In the 1990s, Exxon invested in a gas project near the Pacific island of Sakhalin, and in recent years it has pursued a bigger stake in Russian oil and gas production. In 2012 a video was produced by Rosneft showing the wide-ranging nature of their partnership: joint headquarters in St. Petersburg and Houston, Exxon's operations in the Texas and Gulf of Mexico, and sharing of drilling technology.
Mr. Putin gave the Exxon chief executive, Rex Tillerson, one of the highest honors Russia gives to foreign citizens.
Exxon was forced to stall the deal because of the aftermath of Russia's annexation of the peninsula. After the United States adopted sanctions, Exxon signed legal documents with the chairman of the state-owned company.
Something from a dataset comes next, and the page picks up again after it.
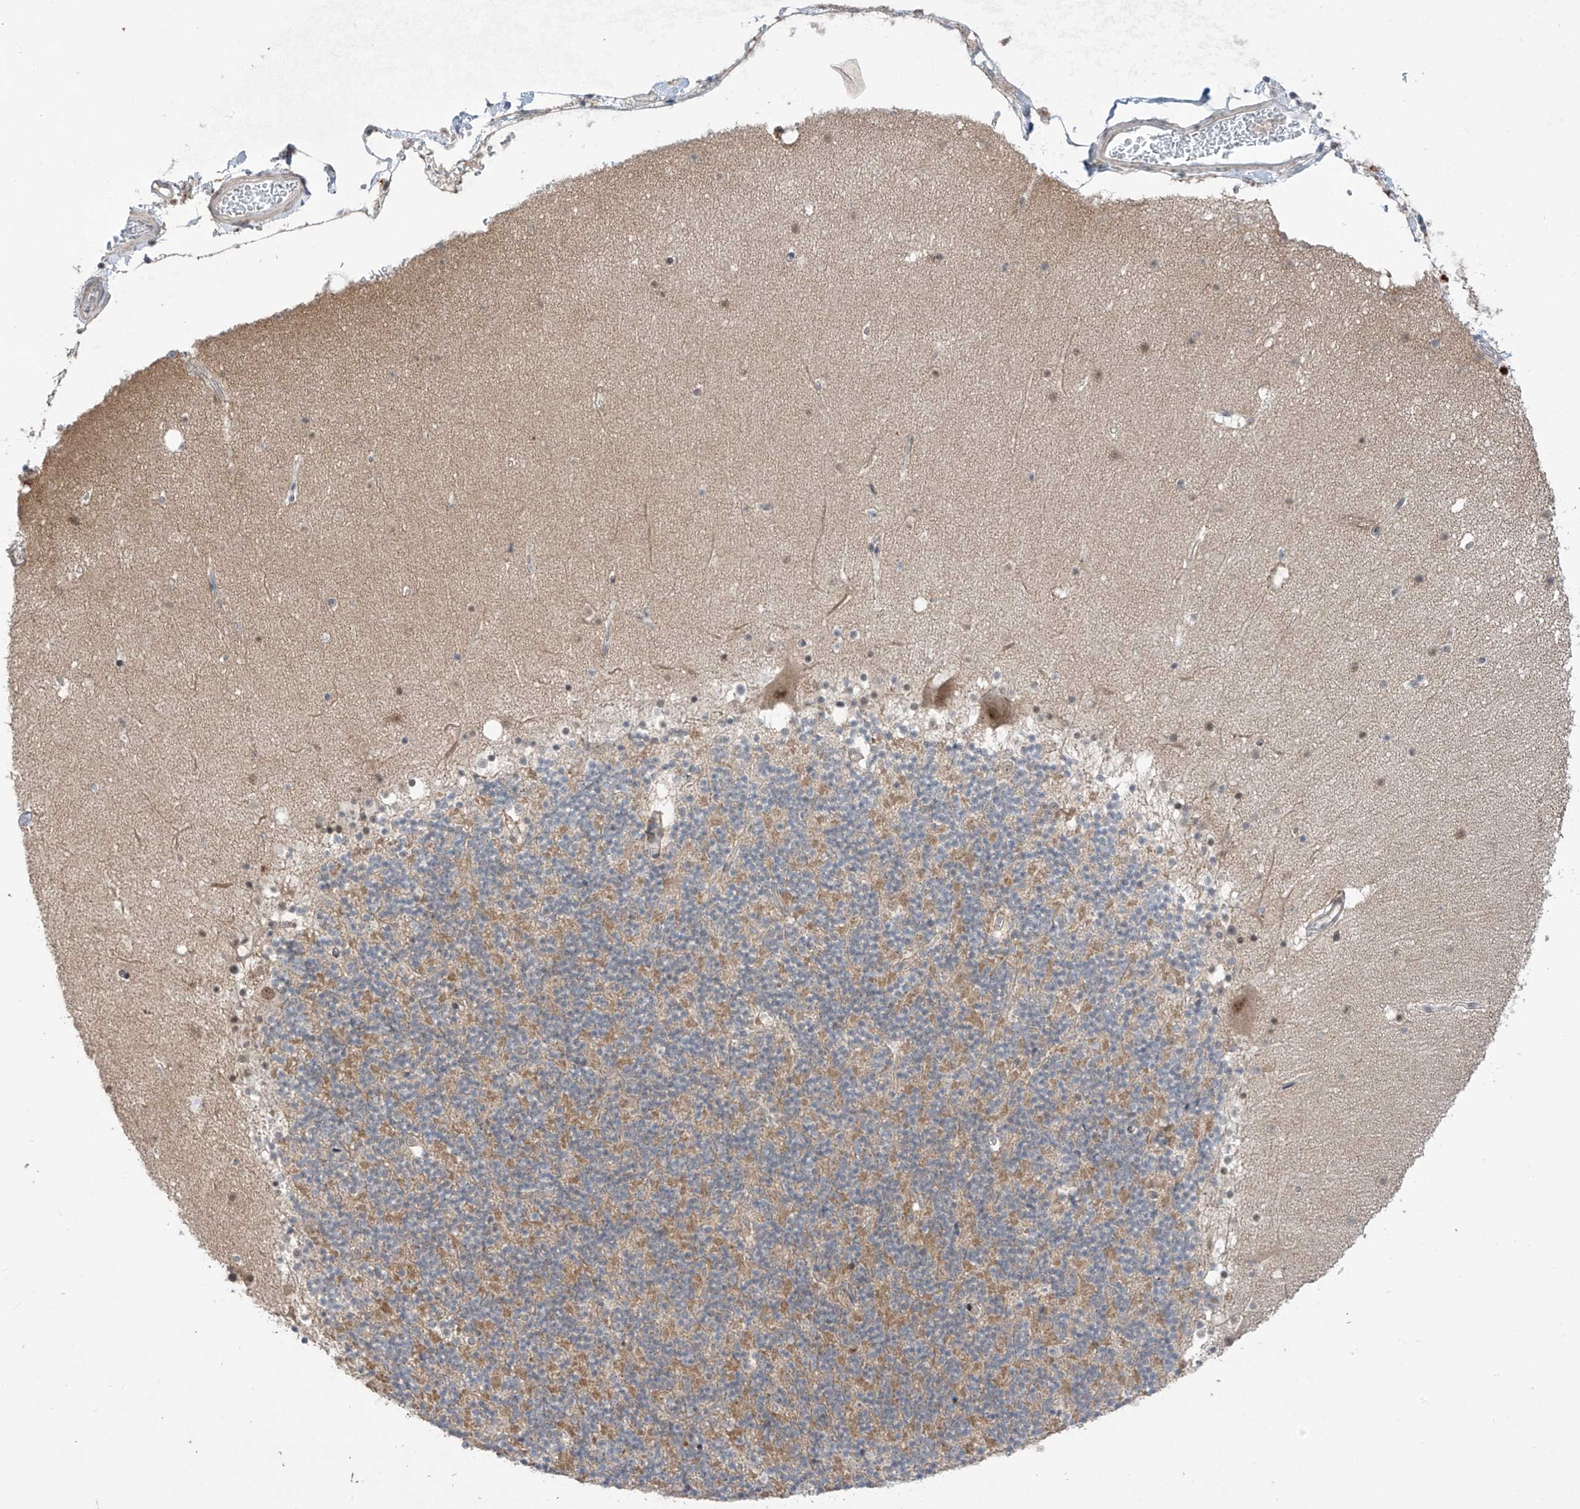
{"staining": {"intensity": "moderate", "quantity": "25%-75%", "location": "cytoplasmic/membranous"}, "tissue": "cerebellum", "cell_type": "Cells in granular layer", "image_type": "normal", "snomed": [{"axis": "morphology", "description": "Normal tissue, NOS"}, {"axis": "topography", "description": "Cerebellum"}], "caption": "An image showing moderate cytoplasmic/membranous expression in about 25%-75% of cells in granular layer in unremarkable cerebellum, as visualized by brown immunohistochemical staining.", "gene": "OGT", "patient": {"sex": "male", "age": 57}}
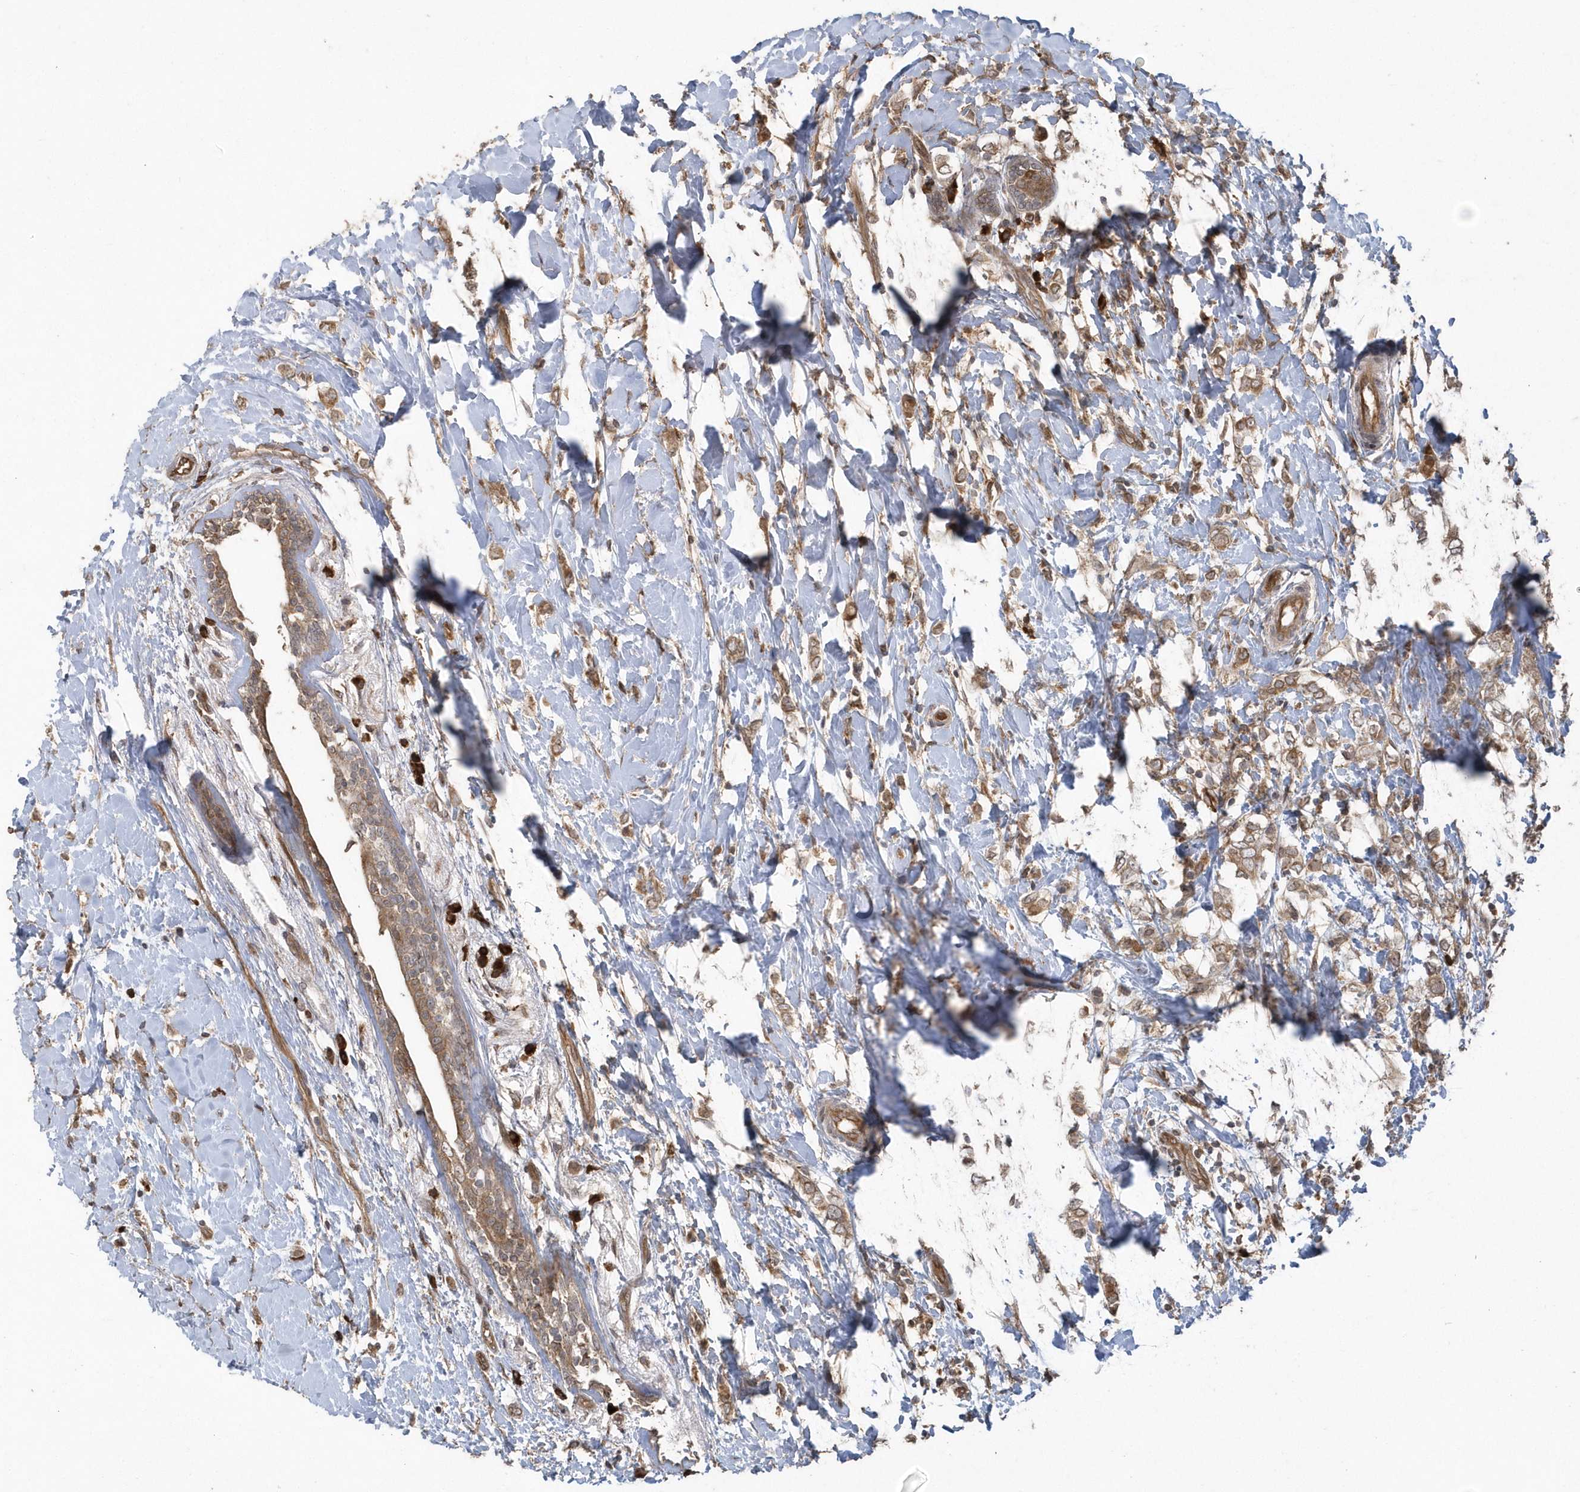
{"staining": {"intensity": "moderate", "quantity": ">75%", "location": "cytoplasmic/membranous"}, "tissue": "breast cancer", "cell_type": "Tumor cells", "image_type": "cancer", "snomed": [{"axis": "morphology", "description": "Normal tissue, NOS"}, {"axis": "morphology", "description": "Lobular carcinoma"}, {"axis": "topography", "description": "Breast"}], "caption": "Immunohistochemical staining of human lobular carcinoma (breast) displays moderate cytoplasmic/membranous protein staining in approximately >75% of tumor cells.", "gene": "HERPUD1", "patient": {"sex": "female", "age": 47}}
The Treasury Department fined Exxon $2 million for demonstrating reckless disregard for U.S. sanctions requirements.
Exxon said that the U.S. sanctions only covered Mr. Sechin's personal affairs, not the company he presided over. The judge in Texas ruled in favor of Exxon.
The lobbying disclosures show that Exxon worked to get Congress to pass sanctions against Russia.
The former Exxon lobbyist said that they had to explain to Congress how the sanctions were hurting businesses.
As recently as January 2022, the American Petroleum Institute was lobbying for sanctions against Russia to be softened in order to limit potential harm to the competitiveness of U.S. companies.
At his confirmation hearing to become Secretary of State, Mr. Tillerson stated that he had never lobby against sanctions personally.
The Republican Senator from Tennessee who was chairman of the Senate Foreign Relations Committee at the time, interrupted, "I think you called me at the time."
The two men talked on the phone a lot, Mr. Corker said.